Like it or not, understand it fully or not, this is the main way God chooses to interact with his worldthrough the wise stewardship of humans who reflect God’s goodness and love.

Sin occurs when humans fail to live up to these tasks of being God’s image-bearers and wise stewards, when we seek to reflect our own damaged image out into the world (or reflect the world’s brokenness instead of God’s goodness back to itself). When that happens, sin also serves as a conduit for evil of all kinds. Thus we see kids shooting other kids, among other things. No one, I repeat, no one, who is God’s true image-bearer would do what happened today.

That, I think, is primarily why God allows evil to exist–because God operates mainly through wise human stewardship and we are more often than not unwise.

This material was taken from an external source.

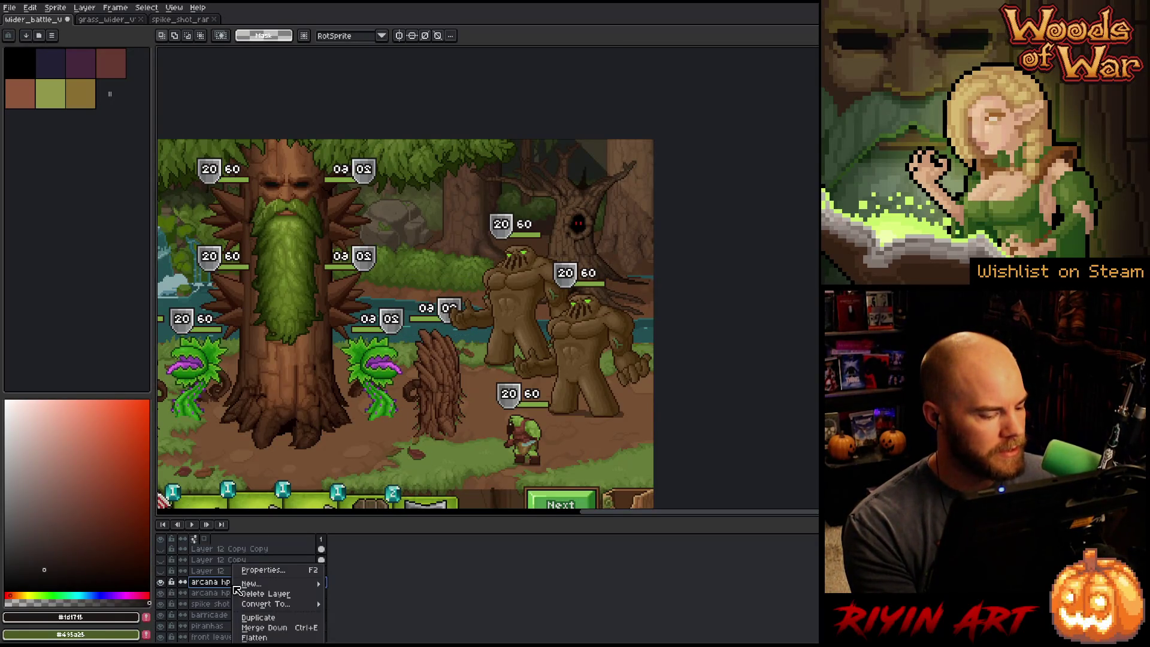
pyautogui.click(265, 594)
pyautogui.scroll(-1, 297, 348)
pyautogui.moveTo(298, 348); pyautogui.dragTo(361, 348)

God allows evil to exist, not because he doesn’t care about us or is a distant God who is far removed from the activities of his creation and creatures, but because God has given us the freedom to be stewards in the manner he created us. Otherwise we would be slaves and not human at all. And if that were the case, we would be incapable of having a real relationship with God. Of course that would be directly antithetical to God’s good creative purposes for us. So when we abuse the freedom God gives us and fail to be wise stewards and/or outright reject God’s call to us to be his image-bearers and turn almost completely inward on ourselves and our own brokenness and evil (as the shooter clearly did), evil is allowed to happen. To the cognate question as to why God has chosen to establish the ground rules for interacting with his creation in this manner, I wouldn’t have a clue.

Sin caused the world to fall under a curse and we are called to bring God’s healing love to others by being God’s true image-bearers by following Jesus in the power of the Spirit. The more we know God, the less tolerable sin is for us and the more we are enabled by the Spirit to reflect God’s love and image out into his world. Simply put, we become what we worship. Clearly the shooter did not have any remote image of God in him, at least when he did his heinous work, and we see what happens when we refuse to be the humans God calls us to be.

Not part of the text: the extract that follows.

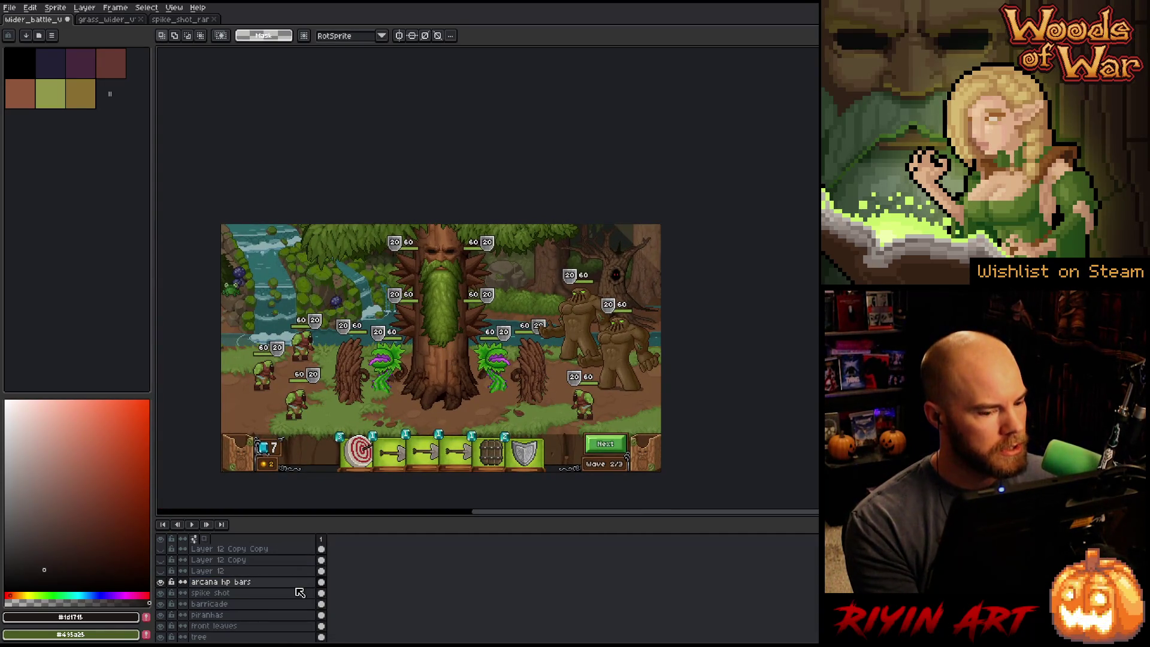
pyautogui.doubleClick(238, 587)
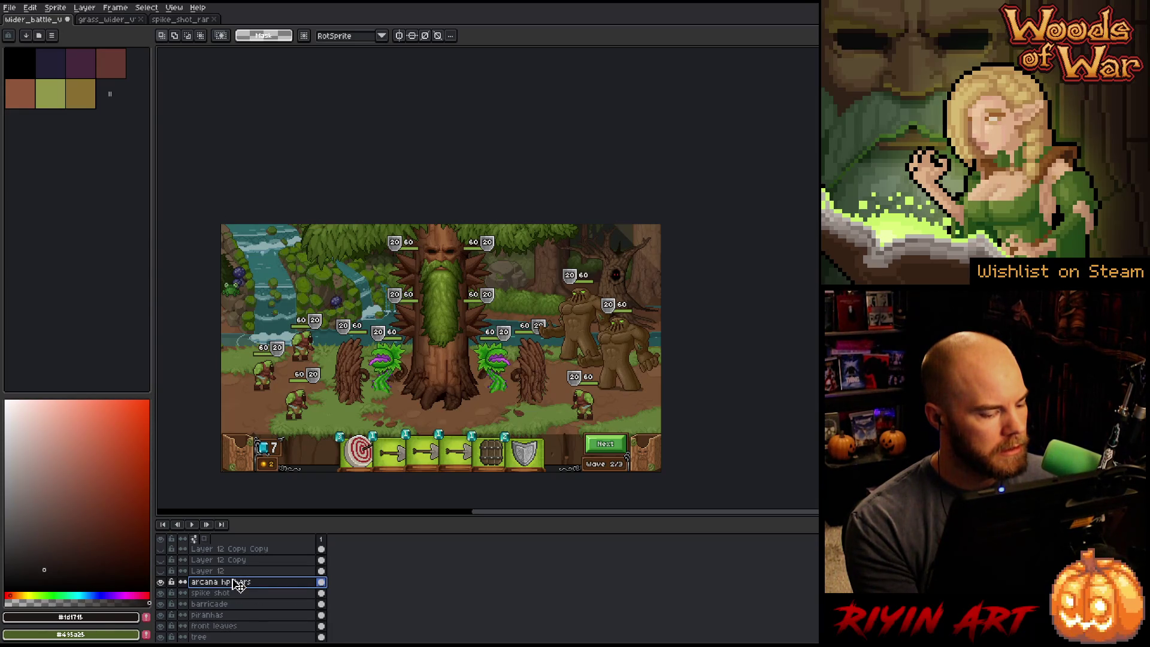
pyautogui.scroll(5, 235, 575)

None of this is going to be of any comfort to those who have lost loved ones today or who have wounded children fighting for their lives in the aftermath of these shootings. Neither does it negate or diminish the terrible tragedy that occurred today and our hearts our broken as we grieve for the family of the dead students and pray for those wounded in this attack. Likewise, God’s heart is broken because this is not what he created humans for. When I am overcome by grief over evil like this–as I am today–I try to remember the cross, where Jesus, God himself, suffered and died for us to defeat evil and show us the way back to being truly human, the way God intends for us to be human, and so to bring his healing love and redemption to a world created good but now terribly broken and weighed down by sin and evil. And yes, that means we need to be praying for the shooter as well, that God turns his heart back to God.

A suffering God like that surely takes no pleasure in murder and surely grieves with us all on this dark day.

Let us pray. Merciful God, hear the cries of our grief, for you know the anguish of our hearts. The evil behind these shootings is beyond our understanding and more than we can bear. Accept our prayer that as Daniel, Demetrius, and Russell have been released from this world’s cruelty so may they be received into your safe hands and secure love. We pray that justice may be done and that we may treasure the memory of their lives more than the manner of their deaths. For Christ’s sake. Amen.